Depuis son arrivée à la Primature, les promesses de rétablir la sécurité et de créer les conditions nécessaires à la tenue d’élections crédibles tardent à se concrétiser. Pendant que l’insécurité continue de s’aggraver, que les enlèvements, les attaques armées et les déplacements forcés de populations se multiplient, de nombreux Haïtiens estiment que leurs préoccupations quotidiennes ne reçoivent pas les réponses attendues.

Dans ce contexte difficile, le Premier ministre poursuit ses déplacements officiels à travers le pays. Le 31 juillet 2026, lors d’une visite au Cap-Haïtien, un incident impliquant des membres de son équipe de sécurité a retenu l’attention.

Selon plusieurs témoignages, Junior Jean-Louis, journaliste caméraman de la RTNH, clairement identifié par sa carte de presse, aurait été violemment pris à partie par un agent affecté à la sécurité rapprochée du chef du gouvernement alors qu’il exerçait son travail de couverture médiatique.

Si ces faits sont confirmés, il s’agirait d’une atteinte grave à la liberté de la presse et au droit des journalistes d’informer la population. Dans une démocratie, les forces de sécurité ont le devoir d’assurer la protection des autorités publiques sans porter atteinte au travail des professionnels des médias.

Cet incident rappelle malheureusement d’autres cas où des journalistes ont été victimes de violences, d’intimidations ou d’entraves dans l’exercice de leur profession.

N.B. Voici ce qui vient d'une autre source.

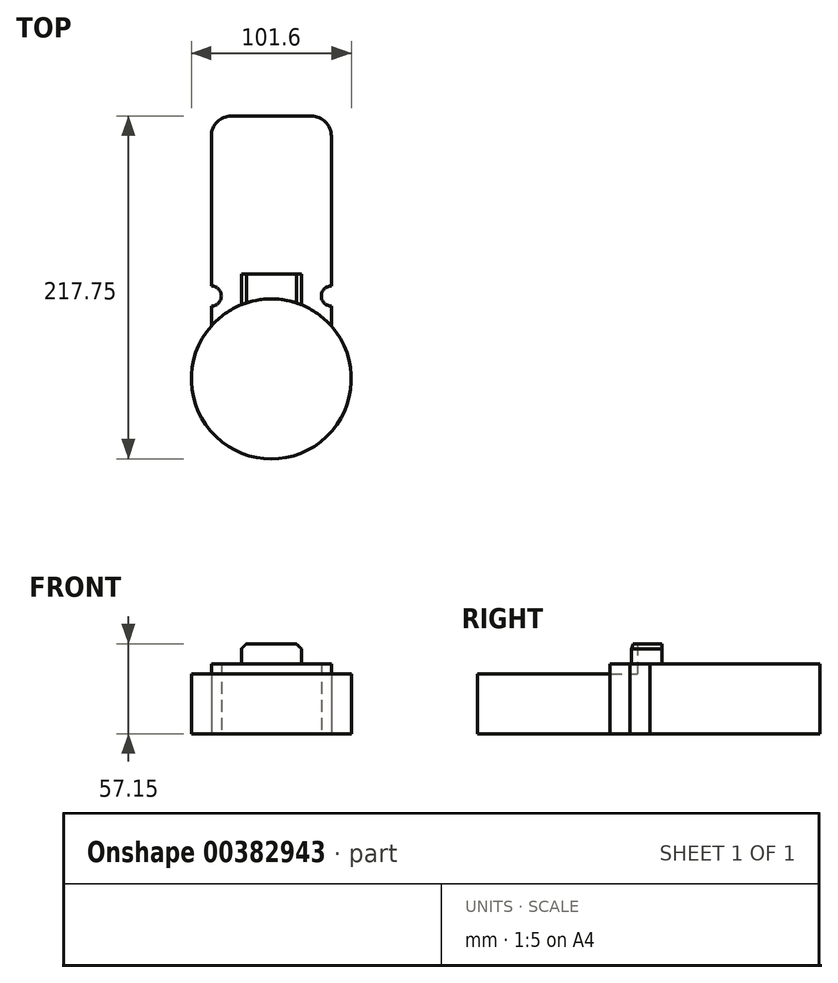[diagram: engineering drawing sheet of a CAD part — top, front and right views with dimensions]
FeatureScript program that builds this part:
annotation { "Feature Type Name" : "Feature", "Feature Type Description" : "" }
export const myFeature = defineFeature(function(context is Context, id is Id, definition is map)
    precondition{}
    {
        {
            var Q0;
            Q0=qCreatedBy(makeId("Top.planeOp"),FACE);
            var sketch = newSketch(context, id + "F0", { "sketchPlane" : qUnion([Q0])});
            skLineSegment(sketch, "E0.bottom", {"start": v(-38.1, 66.68) * mm, "end": v(38.1, 66.68) * mm});
            skLineSegment(sketch, "E0.top", {"start": v(-38.1, -66.68) * mm, "end": v(38.1, -66.68) * mm});
            skLineSegment(sketch, "E0.left", {"start": v(-38.1, 66.68) * mm, "end": v(-38.1, -66.68) * mm});
            skLineSegment(sketch, "E0.right", {"start": v(38.1, 66.68) * mm, "end": v(38.1, -66.68) * mm});
            skPoint(sketch, "E0.middle", {"position": v(0, 0) * mm});
            skCircle(sketch, "E1", {"center": v(0, 100.28) * mm, "radius": 50.8 * mm});
            skPoint(sketch, "E1.third.point", {"position": v(45.2, 123.46) * mm});
            skCircle(sketch, "E2", {"center": v(-38.1, 47.62) * mm, "radius": 6.35 * mm});
            skCircle(sketch, "E3.MirrorC", {"center": v(38.1, 47.62) * mm, "radius": 6.35 * mm});
            skSolve(sketch);
        }
        {
            var Q0;
            {var subQ7=sQuery(id+"F0.wireOp",EDGE,"E0.top");Q0=makeQuery(id+"F0.imprint","IMPRINT",FACE,{"disambiguationData":[TD([[makeQuery(id+"F0.imprint","IMPRINT",EDGE,{"derivedFrom":subQ7}),1.0]])]});}
            var Q1;
            {var subQ0=sQuery(id+"F0.wireOp",EDGE,"E2");var subQ1=sQuery(id+"F0.wireOp",EDGE,"E0.left");var subQ2=makeQuery(id+"F0.imprint","INTERSECT",VERTEX,{"disambiguationData":[OD(0.0)],"derivedFrom":[subQ1,subQ0]});Q1=makeQuery(id+"F0.imprint","IMPRINT",FACE,{"disambiguationData":[TD([[makeQuery(id+"F0.imprint","IMPRINT",EDGE,{"disambiguationData":[TD([[subQ2,-1.0]])],"derivedFrom":subQ1}),-1.0]])]});}
            var Q2;
            {var subQ0=sQuery(id+"F0.wireOp",EDGE,"E3.MirrorC");var subQ1=sQuery(id+"F0.wireOp",EDGE,"E0.right");var subQ2=makeQuery(id+"F0.imprint","INTERSECT",VERTEX,{"disambiguationData":[OD(0.0)],"derivedFrom":[subQ1,subQ0]});Q2=makeQuery(id+"F0.imprint","IMPRINT",FACE,{"disambiguationData":[TD([[makeQuery(id+"F0.imprint","IMPRINT",EDGE,{"disambiguationData":[TD([[subQ2,-1.0]])],"derivedFrom":subQ1}),1.0]])]});}
            var Q3;
            {var subQ0=sQuery(id+"F0.wireOp",EDGE,"E2");var subQ1=sQuery(id+"F0.wireOp",EDGE,"E0.left");var subQ2=makeQuery(id+"F0.imprint","INTERSECT",VERTEX,{"disambiguationData":[OD(0.0)],"derivedFrom":[subQ1,subQ0]});Q3=makeQuery(id+"F0.imprint","IMPRINT",FACE,{"disambiguationData":[TD([[makeQuery(id+"F0.imprint","IMPRINT",EDGE,{"disambiguationData":[TD([[subQ2,-1.0]])],"derivedFrom":subQ1}),1.0]])]});}
            var Q4;
            {var subQ0=sQuery(id+"F0.wireOp",EDGE,"E3.MirrorC");var subQ1=sQuery(id+"F0.wireOp",EDGE,"E0.right");var subQ2=makeQuery(id+"F0.imprint","INTERSECT",VERTEX,{"disambiguationData":[OD(0.0)],"derivedFrom":[subQ1,subQ0]});Q4=makeQuery(id+"F0.imprint","IMPRINT",FACE,{"disambiguationData":[TD([[makeQuery(id+"F0.imprint","IMPRINT",EDGE,{"disambiguationData":[TD([[subQ2,-1.0]])],"derivedFrom":subQ1}),-1.0]])]});}
            extrude(context, id + "F1", {"entities" : qUnion([Q0, Q1, Q2, Q3, Q4]), "depth" : 44.45 * mm});
        }
        {
            var Q0;
            {var subQ0=sQuery(id+"F0.wireOp",EDGE,"E0.bottom");Q0=makeQuery(id+"F0.imprint","IMPRINT",FACE,{"disambiguationData":[TD([[makeQuery(id+"F0.imprint","IMPRINT",EDGE,{"derivedFrom":subQ0}),1.0]])]});}
            var Q1;
            {var subQ0=sQuery(id+"F0.wireOp",EDGE,"E0.bottom");Q1=makeQuery(id+"F0.imprint","IMPRINT",FACE,{"disambiguationData":[TD([[makeQuery(id+"F0.imprint","IMPRINT",EDGE,{"derivedFrom":subQ0}),-1.0]])]});}
            extrude(context, id + "F2", {"entities" : qUnion([Q0, Q1]), "operationType" : NewBodyOperationType.ADD, "depth" : 38.1 * mm});
        }
        {
            var Q0;
            Q0=qCreatedBy(makeId("Right.planeOp"),FACE);
            var sketch = newSketch(context, id + "F3", { "sketchPlane" : qUnion([Q0])});
            skLineSegment(sketch, "E4", {"start": v(0, 36.55) * mm, "end": v(0, 13.81) * mm});
            skSolve(sketch);
        }
        {
            var Q0;
            Q0=makeQuery(id+"F1.opExtrude","SWEPT_EDGE",EDGE,{"disambiguationData":[OSD([sQuery(id+"F0.wireOp",EDGE,"E0.top"),sQuery(id+"F0.wireOp",EDGE,"E0.left")])]});
            var Q1;
            Q1=makeQuery(id+"F1.opExtrude","SWEPT_EDGE",EDGE,{"disambiguationData":[OSD([sQuery(id+"F0.wireOp",EDGE,"E0.top"),sQuery(id+"F0.wireOp",EDGE,"E0.right")])]});
            fillet(context, id + "F4", {"entities" : qUnion([Q0, Q1]), "radius" : 12.7 * mm, "tangentPropagation" : true, "allowEdgeOverflow" : false});
        }
        {
            var Q0;
            Q0=makeQuery(id+"F1.opExtrude","SWEPT_BODY",BODY,{"disambiguationData":[OSD([sQuery(id+"F0.wireOp",EDGE,"E0.top"),sQuery(id+"F0.wireOp",EDGE,"E0.left"),sQuery(id+"F0.wireOp",EDGE,"E0.right"),sQuery(id+"F0.wireOp",EDGE,"E1"),sQuery(id+"F0.wireOp",EDGE,"E2"),sQuery(id+"F0.wireOp",EDGE,"E3.MirrorC")])]});
            var Q1;
            Q1=sQuery(id+"F3.wireOp",EDGE,"E4");
            transform(context, id + "F5", {"entities" : qUnion([Q0]), "transformType" : TransformType.ROTATION, "transformAxis" : qUnion([Q1]), "angle" : 180 * degree, "makeCopy" : false});
        }
        {
            var Q0;
            Q0=makeQuery(id+"F1.opExtrude","CAP_FACE",FACE,{"disambiguationData":[OSD([sQuery(id+"F0.wireOp",EDGE,"E0.top"),sQuery(id+"F0.wireOp",EDGE,"E0.left"),sQuery(id+"F0.wireOp",EDGE,"E0.right"),sQuery(id+"F0.wireOp",EDGE,"E1"),sQuery(id+"F0.wireOp",EDGE,"E2"),sQuery(id+"F0.wireOp",EDGE,"E3.MirrorC")])],"isStart":false});
            var sketch = newSketch(context, id + "F6", { "sketchPlane" : qUnion([Q0])});
            skLineSegment(sketch, "E5.bottom", {"start": v(19.05, 47.63) * mm, "end": v(-19.05, 47.63) * mm});
            skLineSegment(sketch, "E5.top", {"start": v(19.05, -53.97) * mm, "end": v(-19.05, -53.97) * mm});
            skLineSegment(sketch, "E5.left", {"start": v(19.05, 47.63) * mm, "end": v(19.05, -53.98) * mm});
            skLineSegment(sketch, "E5.right", {"start": v(-19.05, 47.63) * mm, "end": v(-19.05, -53.97) * mm});
            skPoint(sketch, "E5.middle", {"position": v(0, -3.17) * mm});
            skArc(sketch, "E6", {"start": v(19.05, -53.18) * mm, "mid": v(0, -49.46) * mm, "end": v(-19.05, -53.18) * mm});
            skLineSegment(sketch, "E7", {"start": v(-19.05, -33.66) * mm, "end": v(19.05, -33.66) * mm});
            skSolve(sketch);
        }
        {
            var Q0;
            {var subQ0=sQuery(id+"F6.wireOp",EDGE,"E6");Q0=makeQuery(id+"F6.imprint","IMPRINT",FACE,{"disambiguationData":[TD([[makeQuery(id+"F6.imprint","IMPRINT",EDGE,{"derivedFrom":subQ0}),-1.0]])]});}
            extrude(context, id + "F7", {"entities" : qUnion([Q0]), "operationType" : NewBodyOperationType.ADD, "depth" : 12.7 * mm});
        }
        {
            var Q0;
            Q0=makeQuery(id+"F7.opExtrude","CAP_EDGE",EDGE,{"disambiguationData":[OSD([sQuery(id+"F6.wireOp",EDGE,"E5.right")])],"isStart":false});
            var Q1;
            Q1=makeQuery(id+"F7.opExtrude","CAP_EDGE",EDGE,{"disambiguationData":[OSD([sQuery(id+"F6.wireOp",EDGE,"E5.left")])],"isStart":false});
            chamfer(context, id + "F8", {"entities" : qUnion([Q0, Q1]), "width" : 3.17 * mm});
        }
    });
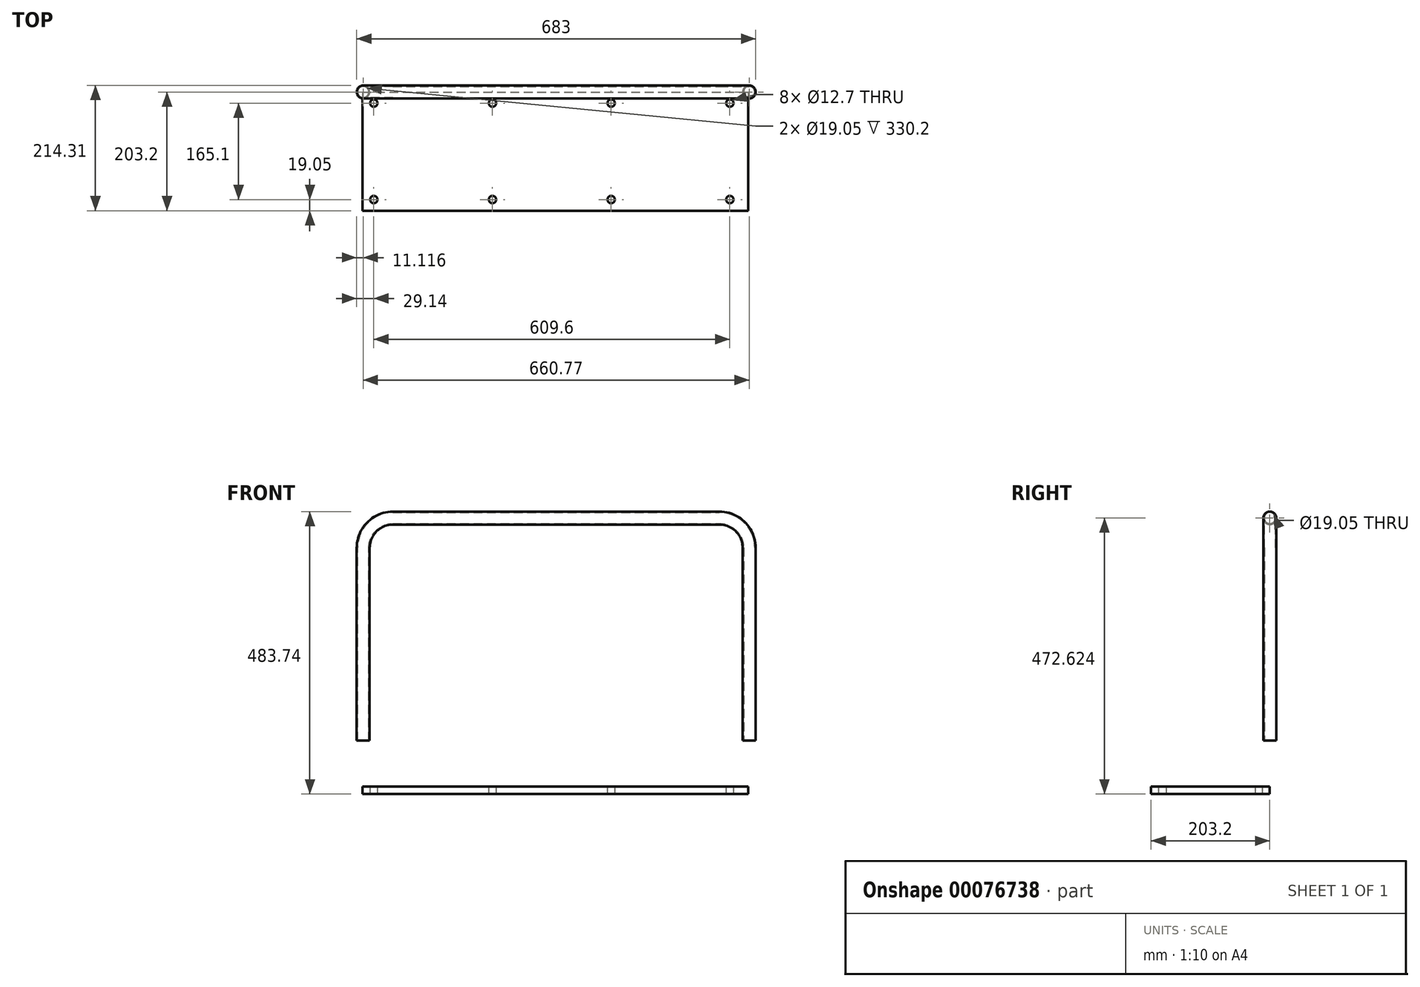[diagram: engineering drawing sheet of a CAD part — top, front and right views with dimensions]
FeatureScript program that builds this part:
annotation { "Feature Type Name" : "Feature", "Feature Type Description" : "" }
export const myFeature = defineFeature(function(context is Context, id is Id, definition is map)
    precondition{}
    {
        {
            var Q0;
            Q0=qCreatedBy(makeId("Top.planeOp"),FACE);
            var sketch = newSketch(context, id + "F0", { "sketchPlane" : qUnion([Q0])});
            skLineSegment(sketch, "E0.bottom", {"start": v(-330.2, 0) * mm, "end": v(330.2, 0) * mm});
            skLineSegment(sketch, "E0.top", {"start": v(-330.2, -203.2) * mm, "end": v(330.2, -203.2) * mm});
            skLineSegment(sketch, "E0.left", {"start": v(-330.2, 0) * mm, "end": v(-330.2, -203.2) * mm});
            skLineSegment(sketch, "E0.right", {"start": v(330.2, 0) * mm, "end": v(330.2, -203.2) * mm});
            skSolve(sketch);
        }
        {
            var Q0;
            Q0=makeQuery(id+"F0.imprint","IMPRINT",FACE,{"disambiguationData":[TD([[makeQuery(id+"F0.imprint","IMPRINT",EDGE,{"derivedFrom":sQuery(id+"F0.wireOp",EDGE,"E0.bottom")}),-1.0]])]});
            var sketch = newSketch(context, id + "F1", { "sketchPlane" : qUnion([Q0])});
            skCircle(sketch, "E1", {"center": v(-311.15, -184.15) * mm, "radius": 6.35 * mm});
            skCircle(sketch, "E2.0.1.0", {"center": v(-311.15, -19.05) * mm, "radius": 6.35 * mm});
            skCircle(sketch, "E2.1.0.0", {"center": v(-107.95, -184.15) * mm, "radius": 6.35 * mm});
            skCircle(sketch, "E2.1.1.0", {"center": v(-107.95, -19.05) * mm, "radius": 6.35 * mm});
            skCircle(sketch, "E2.2.0.0", {"center": v(95.25, -184.15) * mm, "radius": 6.35 * mm});
            skCircle(sketch, "E2.2.1.0", {"center": v(95.25, -19.05) * mm, "radius": 6.35 * mm});
            skCircle(sketch, "E2.3.0.0", {"center": v(298.45, -184.15) * mm, "radius": 6.35 * mm});
            skCircle(sketch, "E2.3.1.0", {"center": v(298.45, -19.05) * mm, "radius": 6.35 * mm});
            skLineSegment(sketch, "E2.direction1", {"start": v(-311.15, -184.15) * mm, "end": v(-107.95, -184.15) * mm, "construction": true});
            skLineSegment(sketch, "E2.direction2", {"start": v(-311.15, -184.15) * mm, "end": v(-311.15, -19.05) * mm, "construction": true});
            skSolve(sketch);
        }
        {
            var Q0;
            Q0 = qSketchRegion(id + "F0", true);
            extrude(context, id + "F2", {"entities" : qUnion([Q0]), "depth" : 12.7 * mm});
        }
        {
            var Q0;
            Q0 = qSketchRegion(id + "F1", true);
            extrude(context, id + "F3", {"entities" : qUnion([Q0]), "operationType" : NewBodyOperationType.REMOVE, "endBound" : BoundingType.THROUGH_ALL, "depth" : 25.4 * mm});
        }
        {
            var Q0;
            Q0=qCreatedBy(makeId("Front.planeOp"),FACE);
            var sketch = newSketch(context, id + "F4", { "sketchPlane" : qUnion([Q0])});
            skLineSegment(sketch, "E3", {"start": v(-328.99, 91.44) * mm, "end": v(-328.99, 421.64) * mm});
            skLineSegment(sketch, "E4", {"start": v(-278.19, 472.44) * mm, "end": v(280.61, 472.44) * mm});
            skLineSegment(sketch, "E5", {"start": v(331.41, 421.64) * mm, "end": v(331.41, 91.44) * mm});
            skPoint(sketch, "E6.visualSharp", {"position": v(-328.99, 472.44) * mm});
            skArc(sketch, "E6.filletArc", {"start": v(-278.19, 472.44) * mm, "mid": v(-314.1, 457.56) * mm, "end": v(-328.99, 421.64) * mm});
            skPoint(sketch, "E7.visualSharp", {"position": v(331.41, 472.44) * mm});
            skArc(sketch, "E7.filletArc", {"start": v(331.41, 421.64) * mm, "mid": v(316.53, 457.56) * mm, "end": v(280.61, 472.44) * mm});
            skSolve(sketch);
        }
        {
            var Q0;
            Q0=qCreatedBy(makeId("Top.planeOp"),FACE);
            var Q1;
            Q1=sQuery(id+"F4.wireOp",VERTEX,"E3.start");
            cPlane(context, id + "F5", {"entities" : qUnion([Q0, Q1]), "cplaneType" : CPlaneType.PLANE_POINT, "offset" : 152.4 * mm, "width" : 152.4 * mm, "height" : 152.4 * mm});
        }
        {
            var Q0;
            Q0=qCreatedBy(id+"F5.planeOp",FACE);
            var sketch = newSketch(context, id + "F6", { "sketchPlane" : qUnion([Q0])});
            skCircle(sketch, "E8", {"center": v(-329.17, 0) * mm, "radius": 11.11 * mm});
            skCircle(sketch, "E9", {"center": v(-329.17, 0) * mm, "radius": 9.53 * mm});
            skSolve(sketch);
        }
        {
            var Q0;
            Q0=makeQuery(id+"F6.imprint","IMPRINT",FACE,{"disambiguationData":[TD([[makeQuery(id+"F6.imprint","IMPRINT",EDGE,{"derivedFrom":sQuery(id+"F6.wireOp",EDGE,"E8")}),1.0]])]});
            var Q1;
            Q1=sQuery(id+"F4.wireOp",EDGE,"E3");
            var Q2;
            Q2=sQuery(id+"F4.wireOp",EDGE,"E6.filletArc");
            var Q3;
            Q3=sQuery(id+"F4.wireOp",EDGE,"E4");
            var Q4;
            Q4=sQuery(id+"F4.wireOp",EDGE,"E7.filletArc");
            var Q5;
            Q5=sQuery(id+"F4.wireOp",EDGE,"E5");
            sweep(context, id + "F7", {"profiles" : qUnion([Q0]), "path" : qUnion([Q1, Q2, Q3, Q4, Q5])});
        }
    });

Bien souvent, ces dossiers n’aboutissent à aucune sanction, alimentant un sentiment d’impunité qui fragilise davantage la liberté de la presse en Haïti.

Au-delà des responsabilités individuelles qui devront être établies, cet événement pose une question fondamentale : un gouvernement qui affirme vouloir renforcer les institutions démocratiques peut-il tolérer que des journalistes soient agressés alors qu’ils accomplissent leur mission d’information ?

La protection de la presse n’est pas un privilège accordé aux journalistes ; elle constitue l’un des fondements essentiels de toute démocratie. Les autorités ont désormais la responsabilité de faire toute la lumière sur cet incident, d’identifier les responsables et de garantir que de tels actes ne se reproduisent plus.

La presse haïtienne mérite le respect. Les journalistes ne sont pas des adversaires du pouvoir ; ils sont les témoins de la vie démocratique du pays. Toute violence dirigée contre eux constitue une atteinte au droit du peuple haïtien à être informé.